Archibald Lampman

1861-18 99

 

Lampman is considered one of the finest exponents of the Canadian school of nature poetry. He died at age 37 of pneumonia. In a “Night of Storm”, a sonnet written in 1887, Lampman points to the darker side of life in the city:

City of storm, in whose grey heart are hidden

What stormier woes, what lives that groan and beat…

Rude fates, hard hearts, and poisoning poverty.

 

Archibald Lampman, May 1895. Lampman imagined Ottawa becoming the Florence of Canada. (LAC MIKAN 3469441)

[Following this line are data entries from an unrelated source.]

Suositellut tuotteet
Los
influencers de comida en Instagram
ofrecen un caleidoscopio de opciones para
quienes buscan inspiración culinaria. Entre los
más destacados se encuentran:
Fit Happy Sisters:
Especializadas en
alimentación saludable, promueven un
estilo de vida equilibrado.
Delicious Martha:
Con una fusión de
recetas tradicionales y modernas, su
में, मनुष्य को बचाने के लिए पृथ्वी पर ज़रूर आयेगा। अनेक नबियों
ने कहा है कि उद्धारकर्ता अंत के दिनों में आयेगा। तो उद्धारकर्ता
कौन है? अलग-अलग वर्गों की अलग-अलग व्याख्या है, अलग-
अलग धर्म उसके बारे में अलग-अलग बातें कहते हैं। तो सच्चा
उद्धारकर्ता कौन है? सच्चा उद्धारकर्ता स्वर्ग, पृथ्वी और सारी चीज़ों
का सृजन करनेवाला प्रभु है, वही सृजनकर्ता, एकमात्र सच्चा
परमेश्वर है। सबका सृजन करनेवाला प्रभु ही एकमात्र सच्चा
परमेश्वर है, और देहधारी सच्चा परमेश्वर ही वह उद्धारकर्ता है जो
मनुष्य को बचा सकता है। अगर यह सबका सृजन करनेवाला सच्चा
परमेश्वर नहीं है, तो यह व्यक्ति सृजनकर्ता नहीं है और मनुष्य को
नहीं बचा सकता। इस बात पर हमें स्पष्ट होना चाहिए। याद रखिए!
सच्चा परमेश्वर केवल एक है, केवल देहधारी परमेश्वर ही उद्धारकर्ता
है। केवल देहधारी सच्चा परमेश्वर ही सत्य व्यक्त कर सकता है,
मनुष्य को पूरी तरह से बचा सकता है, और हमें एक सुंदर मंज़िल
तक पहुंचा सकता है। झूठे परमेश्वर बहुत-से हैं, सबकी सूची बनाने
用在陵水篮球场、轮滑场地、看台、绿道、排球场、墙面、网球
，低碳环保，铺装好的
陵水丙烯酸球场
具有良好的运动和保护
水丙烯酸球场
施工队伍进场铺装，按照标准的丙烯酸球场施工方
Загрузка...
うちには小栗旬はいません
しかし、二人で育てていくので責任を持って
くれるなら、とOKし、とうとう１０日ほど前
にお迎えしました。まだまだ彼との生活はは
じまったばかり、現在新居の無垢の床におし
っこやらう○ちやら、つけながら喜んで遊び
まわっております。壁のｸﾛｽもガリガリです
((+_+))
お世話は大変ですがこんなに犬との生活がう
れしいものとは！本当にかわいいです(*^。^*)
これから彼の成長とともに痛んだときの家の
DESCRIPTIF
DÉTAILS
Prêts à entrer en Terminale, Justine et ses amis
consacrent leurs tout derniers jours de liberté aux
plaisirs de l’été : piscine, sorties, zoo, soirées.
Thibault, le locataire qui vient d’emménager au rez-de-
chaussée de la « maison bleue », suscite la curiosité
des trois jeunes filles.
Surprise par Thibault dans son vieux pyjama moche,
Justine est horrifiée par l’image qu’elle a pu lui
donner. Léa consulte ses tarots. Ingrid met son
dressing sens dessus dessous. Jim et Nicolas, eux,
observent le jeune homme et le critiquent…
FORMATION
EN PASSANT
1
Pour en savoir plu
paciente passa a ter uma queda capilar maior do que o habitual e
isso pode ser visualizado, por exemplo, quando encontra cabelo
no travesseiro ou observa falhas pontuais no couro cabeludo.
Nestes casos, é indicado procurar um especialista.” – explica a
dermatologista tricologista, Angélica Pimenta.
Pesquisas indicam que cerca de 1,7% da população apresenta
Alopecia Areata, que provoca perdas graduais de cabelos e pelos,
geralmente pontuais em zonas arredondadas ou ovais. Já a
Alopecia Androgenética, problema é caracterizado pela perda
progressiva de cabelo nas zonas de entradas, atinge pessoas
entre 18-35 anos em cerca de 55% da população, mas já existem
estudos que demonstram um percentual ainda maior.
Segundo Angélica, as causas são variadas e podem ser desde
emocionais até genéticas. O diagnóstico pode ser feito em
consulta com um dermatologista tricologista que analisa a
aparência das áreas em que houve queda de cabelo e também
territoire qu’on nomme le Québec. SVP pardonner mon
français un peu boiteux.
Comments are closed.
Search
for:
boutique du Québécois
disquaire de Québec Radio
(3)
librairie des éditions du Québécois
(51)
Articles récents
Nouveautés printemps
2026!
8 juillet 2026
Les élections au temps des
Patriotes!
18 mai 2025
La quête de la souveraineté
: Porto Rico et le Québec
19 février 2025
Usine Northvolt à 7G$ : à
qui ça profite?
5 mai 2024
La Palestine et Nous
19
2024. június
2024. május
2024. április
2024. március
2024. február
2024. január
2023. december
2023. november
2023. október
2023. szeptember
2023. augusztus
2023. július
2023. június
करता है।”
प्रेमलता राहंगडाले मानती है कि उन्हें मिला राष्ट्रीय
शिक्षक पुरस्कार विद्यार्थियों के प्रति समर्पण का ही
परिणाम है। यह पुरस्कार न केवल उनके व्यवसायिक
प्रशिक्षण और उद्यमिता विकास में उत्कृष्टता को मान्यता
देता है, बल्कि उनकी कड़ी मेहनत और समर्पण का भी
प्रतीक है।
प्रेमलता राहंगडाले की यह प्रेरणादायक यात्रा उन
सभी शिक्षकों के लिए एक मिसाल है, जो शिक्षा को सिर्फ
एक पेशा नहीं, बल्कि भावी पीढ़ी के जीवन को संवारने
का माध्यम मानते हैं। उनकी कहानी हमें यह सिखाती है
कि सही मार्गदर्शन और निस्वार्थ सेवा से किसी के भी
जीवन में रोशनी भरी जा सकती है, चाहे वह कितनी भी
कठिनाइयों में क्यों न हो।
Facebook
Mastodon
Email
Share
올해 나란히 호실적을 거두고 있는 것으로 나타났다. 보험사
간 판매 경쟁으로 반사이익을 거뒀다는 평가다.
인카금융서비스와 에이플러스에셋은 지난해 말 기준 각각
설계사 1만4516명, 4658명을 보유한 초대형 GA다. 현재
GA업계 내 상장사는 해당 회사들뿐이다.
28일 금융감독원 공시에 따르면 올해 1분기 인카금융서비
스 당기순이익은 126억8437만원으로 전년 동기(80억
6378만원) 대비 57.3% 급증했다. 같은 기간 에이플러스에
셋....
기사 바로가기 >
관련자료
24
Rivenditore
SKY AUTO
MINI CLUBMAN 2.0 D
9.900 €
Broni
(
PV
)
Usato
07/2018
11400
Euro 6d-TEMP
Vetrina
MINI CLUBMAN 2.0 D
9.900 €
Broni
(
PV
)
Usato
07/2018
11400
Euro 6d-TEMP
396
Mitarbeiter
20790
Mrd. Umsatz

Lampman, his wife and first child lived at 375 Daly Ave., (Philomène Terrace) between 1893 and 1896. This handsome cut stone row of six houses built by Honoré Robillard in 1874-1875 and named after his wife is one of the most attractive rowhouses in Sandy  Hill[1]. In 1892, Lampman wrote: “I have moved into another house at the extreme end of Sandy Hill… . My house…is somewhat too large and too expensive for me. …In my new house I have a great advantage which never accrued to me before—a room where I can shut myself up to my work in solitude and silence. I have a presentiment that I shall do much writing there.”

 

For the last 16 years of his life, Lampman worked as a clerk in the Savings Branch division of the Post Office. He obtained the position in 1883 through the influence of his friend Archibald Campbell, whose father, Sir Alexander had recently been Postmaster General. This was an ideal job for Lampman because, although monotonous and dull, it gave him both a secure income and the time to pursue his passion for poetry.

 

In 1893, Lampman wrote in the Toronto Globe:

“I have often been tempted to sing the praises of Ottawa … as a most picturesque and wholesome foundation for the dwelling of men… . I venture to say that Ottawa will become in the course of ages the Florence of Canada. … Perched upon its crown of rock, a certain atmosphere flows upon its walls, borne upon the breath of the prevailing north-west wind, an intellectual elixir, an oxygenic essence thrown off by immeasurable tracts of pine-clad mountain and crystal lake. In this air the mind becomes conscious of a vital energy and buoyant swiftness of movement rarely experienced in a like degree elsewhere.”

Lampman was married at St Alban’s but preferred to attend the smaller St Margaret’s Church on Montreal Rd. where there is a plaque dedicated to him. He is buried in Beechwood cemetery.

[1] See write-up under Places and events of historical interest.